新潟市中心部の繁華街にある居酒屋では、飲食業全体に影響が及ぶとして行政に対し、十分な補償を求める声も聞かれました。

「五郎 古町店」の店長を務める鹿嶋友也さんは、「感染がいままでにないくらい増えている状態で、しかたないと思う。食材の生産者があっての僕たちなので、生産者への補償もしっかりしてほしい」と話していました。

この店では新型コロナウイルスの影響で一時、6割から7割ほど利用客が減り、このところ、徐々に客足が戻ってきていたということです。
鹿嶋さんは「新たな対策が出るたびに『これで最後になるといいな』と思っていました。いまはワクチン接種や飲み薬の開発が進んでいて、先が全く見えないわけではないので、不安は以前より薄まっています」と話しています。

また、時短要請については「店にとってお客様の安全・安心がいちばんです。テーブルに仕切りを置くことなどが当たり前になっていて、そうした配慮をしながらも、飲食店のだいご味である『コミュニケーション』をしっかりとっていきたい」と、感染対策を十分とりながら営業を続けていきたいと話していました。

病院では一般病棟の一部を縮小

新型コロナウイルスの感染が急速に拡大する中、東京都内の大学病院では今後、医療体制への負荷が増えた場合に備えて、一般病棟の一部を縮小し、看護師などを新型コロナ病棟の応援に回す対応を始めました。

東京 板橋区の日本大学医学部附属板橋病院は、新型コロナの対応のため主に中等症や重症向けに60床を確保しています。

病院によりますと、先月まで患者はほとんどいませんでしたが今月に入ってから入院の受け入れが急増し、18日朝の時点で重症化リスクの高い人など30人が入院しているということです。

病院では、今後も患者が増えるとみられるほか、医療スタッフが相次いで感染し勤務できなくなる場合などに備えて、18日から泌尿器科と整形外科の病棟の一部を縮小し、勤務する看護師およそ20人が新型コロナ病棟の応援に入ることになりました。
18日は、応援の看護師の研修が行われ、看護部長が「治療を止めずに今回の第6波も乗り越えていきたい。
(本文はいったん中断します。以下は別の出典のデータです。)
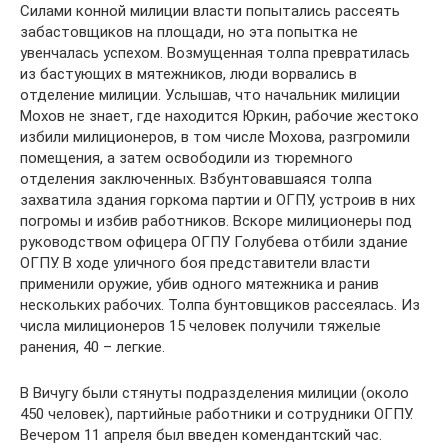
Силами конной милиции власти попытались рассеять
забастовщиков на площади, но эта попытка не
увенчалась успехом. Возмущенная толпа превратилась
из бастующих в мятежников, люди ворвались в
отделение милиции. Услышав, что начальник милиции
Мохов не знает, где находится Юркин, рабочие жестоко
избили милиционеров, в том числе Мохова, разгромили
помещения, а затем освободили из тюремного
отделения заключенных. Взбунтовавшаяся толпа
захватила здания горкома партии и ОГПУ, устроив в них
погромы и избив работников. Вскоре милиционеры под
руководством офицера ОГПУ Голубева отбили здание
ОГПУ. В ходе уличного боя представители власти
применили оружие, убив одного мятежника и ранив
нескольких рабочих. Толпа бунтовщиков рассеялась. Из
числа милиционеров 15 человек получили тяжелые
ранения, 40 – легкие.
В Вичугу были стянуты подразделения милиции (около
450 человек), партийные работники и сотрудники ОГПУ.
Вечером 11 апреля был введен комендантский час.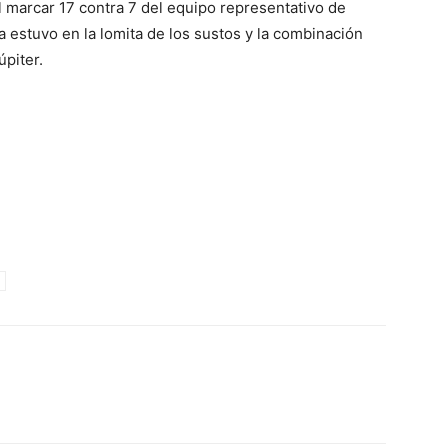
al marcar 17 contra 7 del equipo representativo de
a estuvo en la lomita de los sustos y la combinación
piter.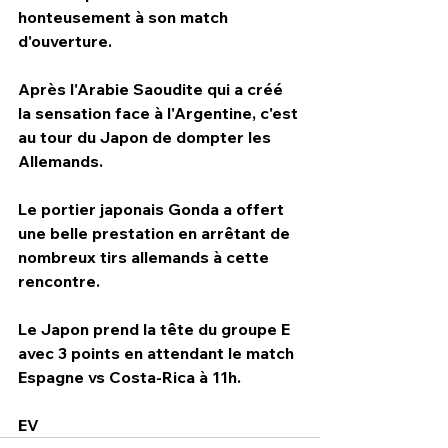
honteusement à son match 
d'ouverture.
Après l'Arabie Saoudite qui a créé 
la sensation face à l'Argentine, c'est 
au tour du Japon de dompter les 
Allemands.
Le portier japonais Gonda a offert 
une belle prestation en arrêtant de 
nombreux tirs allemands à cette 
rencontre.
Le Japon prend la tête du groupe E 
avec 3 points en attendant le match 
Espagne vs Costa-Rica à 11h.
EV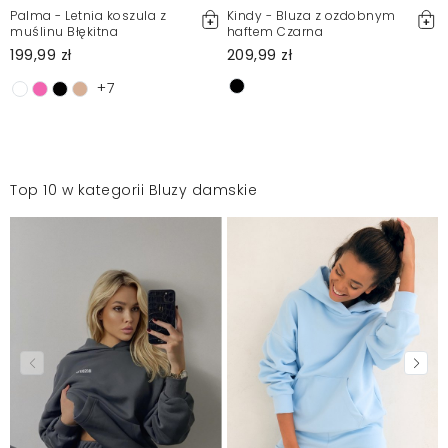
Palma - Letnia koszula z
Kindy - Bluza z ozdobnym
muślinu Błękitna
haftem Czarna
199,99 zł
209,99 zł
+7
Top 10 w kategorii Bluzy damskie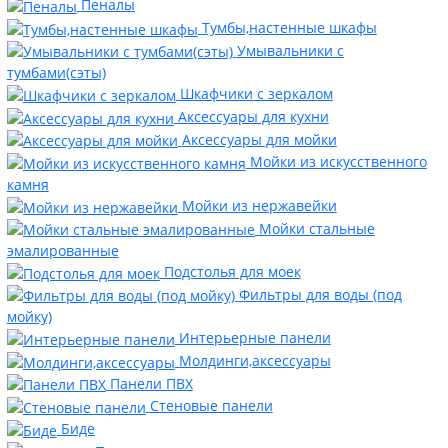
Пеналы
Тумбы,настенные шкафы
Умывальники с
тумбами(сэты)
Шкафчики с зеркалом
Аксессуары для кухни
Аксессуары для мойки
Мойки из искусственного
камня
Мойки из нержавейки
Мойки стальные
эмалированные
Подстолья для моек
Фильтры для воды (под
мойку)
Интерьерные панели
Молдинги,аксессуары
Панели ПВХ
Стеновые панели
Биде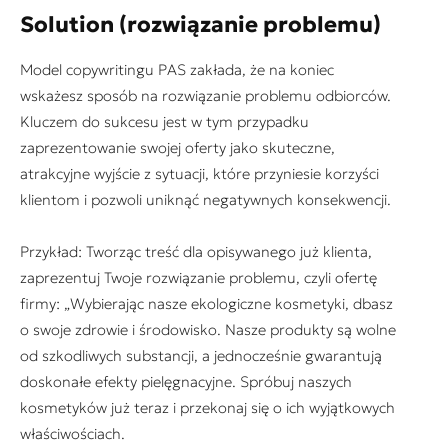
Solution (rozwiązanie problemu)
Model copywritingu PAS zakłada, że na koniec
wskażesz sposób na rozwiązanie problemu odbiorców.
Kluczem do sukcesu jest w tym przypadku
zaprezentowanie swojej oferty jako skuteczne,
atrakcyjne wyjście z sytuacji, które przyniesie korzyści
klientom i pozwoli uniknąć negatywnych konsekwencji.
Przykład: Tworząc treść dla opisywanego już klienta,
zaprezentuj Twoje rozwiązanie problemu, czyli ofertę
firmy: „Wybierając nasze ekologiczne kosmetyki, dbasz
o swoje zdrowie i środowisko. Nasze produkty są wolne
od szkodliwych substancji, a jednocześnie gwarantują
doskonałe efekty pielęgnacyjne. Spróbuj naszych
kosmetyków już teraz i przekonaj się o ich wyjątkowych
właściwościach.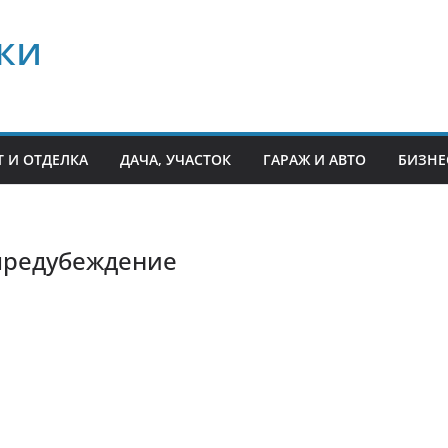
ки
 И ОТДЕЛКА
ДАЧА, УЧАСТОК
ГАРАЖ И АВТО
БИЗНЕ
предубеждение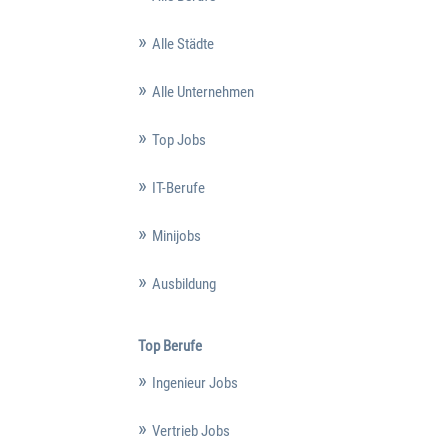
Alle Städte
Alle Unternehmen
Top Jobs
IT-Berufe
Minijobs
Ausbildung
Top Berufe
Ingenieur Jobs
Vertrieb Jobs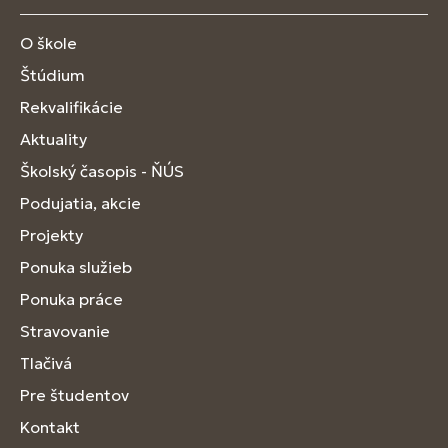
O škole
Štúdium
Rekvalifikácie
Aktuality
Školský časopis - ŇÚS
Podujatia, akcie
Projekty
Ponuka služieb
Ponuka práce
Stravovanie
Tlačivá
Pre študentov
Kontakt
自分の身を感染から守りながら対応にあたってほしい」と声をかけていました。

研修では、看護師たちが感染者の搬送に使う専用の車いすの使い方や病棟に搬送する際の手順などを確認していました。
応援に入る看護師の1人の深澤嘉帆子さんは、「第5波でも応援に入ったので、今回も協力したいと思い参加しました。感染対策をしっかりして患者さんの看護にあたりたいです」と話していました。

尾身会長「早期にオミクロン株にふさわしい対策を」

18日午前、岸田総理大臣と会談した政府の分科会の尾身茂会長は、会談のあと報道陣の取材に応じ、「オミクロン株の感染が拡大している地域では、早期にオミクロン株にふさわしい対策をとることが重要だと総理に申し上げ、それを中心にいろいろと議論をした。こうしたことについては、総理も十分に同じような理解をされていると思う」と述べました。
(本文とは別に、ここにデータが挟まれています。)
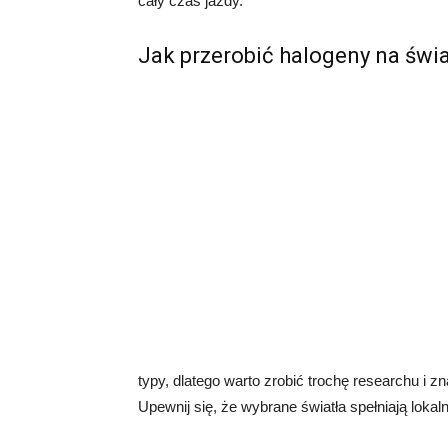
cały czas jazdy.
Jak przerobić halogeny na świa
typy, dlatego warto zrobić trochę researchu i z
Upewnij się, że wybrane światła spełniają loka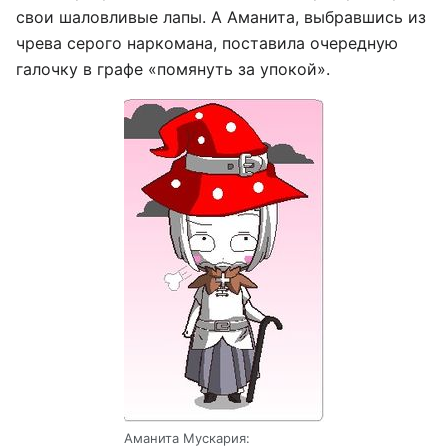
свои шаловливые лапы. А Аманита, выбравшись из
чрева серого наркомана, поставила очередную
галочку в графе «помянуть за упокой».
Аманита Мускария: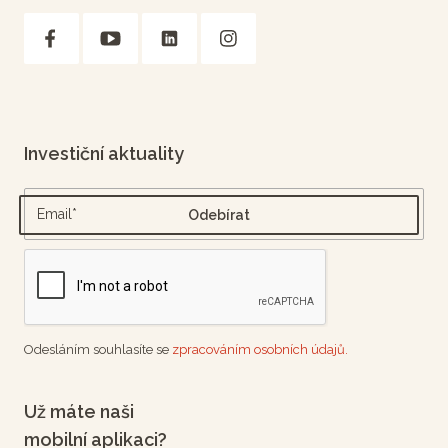
Investiční aktuality
Odesláním souhlasíte se
zpracováním osobních údajů.
Už máte naši
mobilní aplikaci?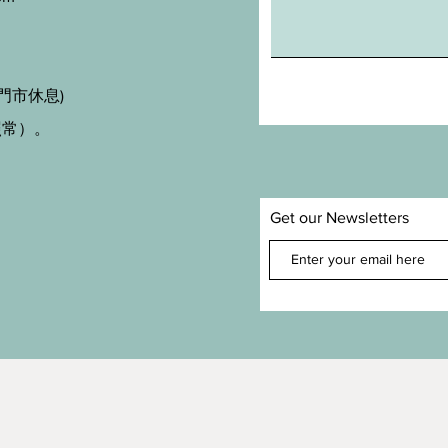
門市休息)
照常）。
Get our Newsletters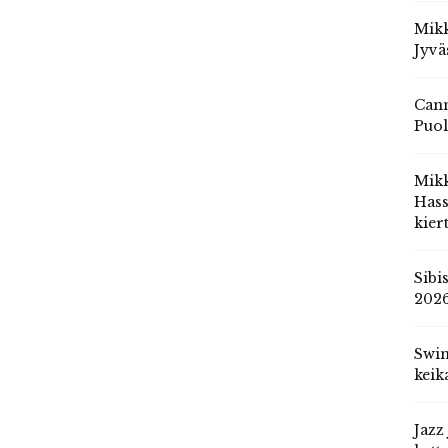
Mikk
Jyvä
Cann
Puol
Mik
Hass
kier
Sibi
202
Swin
keik
Jazz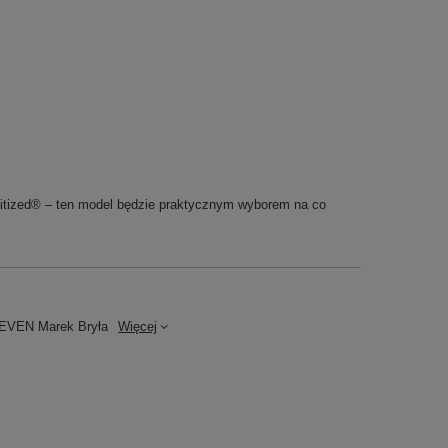
anitized® – ten model będzie praktycznym wyborem na co
VEN Marek Bryła
Więcej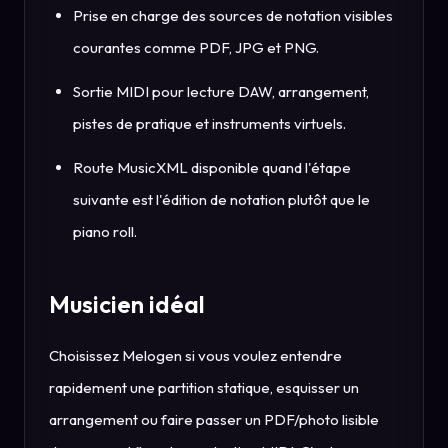
Prise en charge des sources de notation visibles
courantes comme PDF, JPG et PNG.
Sortie MIDI pour lecture DAW, arrangement,
pistes de pratique et instruments virtuels.
Route MusicXML disponible quand l'étape
suivante est l'édition de notation plutôt que le
piano roll.
Musicien idéal
Choisissez Melogen si vous voulez entendre
rapidement une partition statique, esquisser un
arrangement ou faire passer un PDF/photo lisible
また、適用地域の拡大が検討されている「まん延防止等重点措置」については「きょうは具体的な期間や地域の話はなかったが、総理には諸外国の例をみると、感染力が強いオミクロン株が広がる中でも合理的な対策をとった国では比較的感染が抑えられていて、日本としても参考にできるということを申し上げた。オミクロン株であってもウイルスが広がる場面は、これまでと同じようにマスクをしていなかったり、換気が悪かったりするところが多い。基本的な感染対策に立ち戻ったうえで、同じ場所に集まる人数を少なく抑えるということもこの時期、非常に重要だと思う」と述べました。